Elephant Butte State Park
Another real highlight for us in New Mexico was Elephant Butte State Park. You can bring your dog, and your car, right down to the water’s edge! Truffles played, swam, and rested by the beautiful clear (albeit cold!) water in the spring. This is a can’t-miss spot!
Ice Cave and Bandera Volcano
Ice Cave and Bandera Volcano was a fun surprise in the middle of New Mexico with all of its red rock. You can bring your dog to see the ice cave and then take a walk (a few miles round trip) to see the caldera of the Bandera Volcano. The volcanic rock path can be rough on paws though so be puppared to carry your dog or have them wear protective footwear (Editor’s Note: this is an affiliate link, but we only recommend the best products for your pet.)
The ice cave is really interesting, you walk down the stairs to the viewing platform, and from one step to the next, the temperature just drops (or rises on your way back up). The ice cave is in a lava tube and stays 31 degrees F year-round. There used to be a lot more ice in it but it’s still 20 feet thick. A great place to get some exercise and learn about the history of the area as well as more about volcanoes, lava, and what created the formations you’ll see along your walk to the caldera.
El Morro National Monument
Another National Park Service site that we’d recommend that has an easy and accessible trail for pups and people alike is El Morro National Monument. Known for the thousands of inscriptions on the rock from hundreds of years of indigenous people, colonizers, and travelers coming through the oasis it’s a really cool piece of history. There’s also a more strenuous hike up to the top of the bluff to see an Ancestral Puebloan site but we got there too late for that so we stuck to the easy trail.

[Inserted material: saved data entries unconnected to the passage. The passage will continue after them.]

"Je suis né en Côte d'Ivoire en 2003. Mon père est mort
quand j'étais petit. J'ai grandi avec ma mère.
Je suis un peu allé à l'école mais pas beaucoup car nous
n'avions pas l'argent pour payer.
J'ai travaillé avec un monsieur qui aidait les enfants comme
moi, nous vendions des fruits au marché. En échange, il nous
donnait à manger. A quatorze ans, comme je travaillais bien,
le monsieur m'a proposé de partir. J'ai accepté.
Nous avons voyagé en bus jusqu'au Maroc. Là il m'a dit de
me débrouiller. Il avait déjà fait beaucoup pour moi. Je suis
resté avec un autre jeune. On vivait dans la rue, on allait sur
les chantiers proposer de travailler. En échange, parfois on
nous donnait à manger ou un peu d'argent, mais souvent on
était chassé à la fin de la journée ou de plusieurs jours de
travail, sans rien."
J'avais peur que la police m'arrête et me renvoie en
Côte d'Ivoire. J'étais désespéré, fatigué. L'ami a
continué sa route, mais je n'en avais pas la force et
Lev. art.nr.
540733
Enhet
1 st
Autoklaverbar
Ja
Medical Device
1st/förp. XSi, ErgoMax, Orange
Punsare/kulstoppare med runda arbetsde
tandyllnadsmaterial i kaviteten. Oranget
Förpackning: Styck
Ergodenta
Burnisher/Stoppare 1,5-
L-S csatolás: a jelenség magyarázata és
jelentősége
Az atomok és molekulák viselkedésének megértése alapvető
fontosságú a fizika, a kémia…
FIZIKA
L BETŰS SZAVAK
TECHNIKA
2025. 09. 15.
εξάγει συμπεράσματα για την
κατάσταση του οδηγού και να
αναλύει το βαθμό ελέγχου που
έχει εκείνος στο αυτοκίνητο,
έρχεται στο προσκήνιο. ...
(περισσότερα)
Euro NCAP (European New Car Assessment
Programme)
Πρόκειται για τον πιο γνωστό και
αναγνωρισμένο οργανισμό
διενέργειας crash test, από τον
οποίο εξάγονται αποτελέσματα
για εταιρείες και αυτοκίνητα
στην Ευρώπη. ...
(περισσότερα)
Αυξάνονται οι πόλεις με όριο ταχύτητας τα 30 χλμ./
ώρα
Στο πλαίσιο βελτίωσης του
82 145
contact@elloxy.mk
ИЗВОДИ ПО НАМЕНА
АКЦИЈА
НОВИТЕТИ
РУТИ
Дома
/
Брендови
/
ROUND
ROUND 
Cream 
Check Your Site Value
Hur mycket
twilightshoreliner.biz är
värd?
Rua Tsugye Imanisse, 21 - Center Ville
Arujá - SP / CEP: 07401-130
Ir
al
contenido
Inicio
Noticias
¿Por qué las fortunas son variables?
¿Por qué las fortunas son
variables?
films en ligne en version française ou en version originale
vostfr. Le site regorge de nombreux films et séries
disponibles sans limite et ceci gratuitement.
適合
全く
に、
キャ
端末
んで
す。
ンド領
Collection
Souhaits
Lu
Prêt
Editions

Pyramid Trail at Pyramid Rock
One trail we particularly enjoyed was a 3.5 out-and-back hike up to the top of Pyramid Rock near Gallup, NM. You don’t have to do the entire trail but the views from the top make it worth it.
Watch the trail carefully as you come back down from the summit—we did get a little turned around (although Truffles didn’t…she kept laying down when we went off the trail which we didn’t figure out soon enough *facepalm* we thought she just wanted to be carried!) but overall the trail is very clear.
This is a great little wander/hike for you and your pup. We were even able to have Truffles off-leash since it was so open we could see her really clearly. We stopped on a moving day for about an hour but you could spend a lot of time there exploring, hiking, and even camping!
Wines of the San Juan
Not far from Bisti/De-Na-Zin Wilderness Area is a great, dog-friendly, winery in Blanco, NM, Wines of the San Juan. If you’ve done all this hiking you deserve to treat yo’ self and we’d highly recommend this fantastic little local winery. Tons of great wines and tastings are available along with a lovely porch and patio area.
We Loved New Mexico
We loved every second of dog-friendly New Mexico. It’s one of our favorite states on the road trip and this is still not EVERYTHING you can do with your dog. It’s a state with great weather overall, beautiful scenery, and tons of history. There were a few places Truffles couldn’t go (like the Ancestral Puebloan ruins at Bandelier NP and Chaco Cultural Historical Park) but after all of her adventures she needed a day off in the hotel so it worked out well.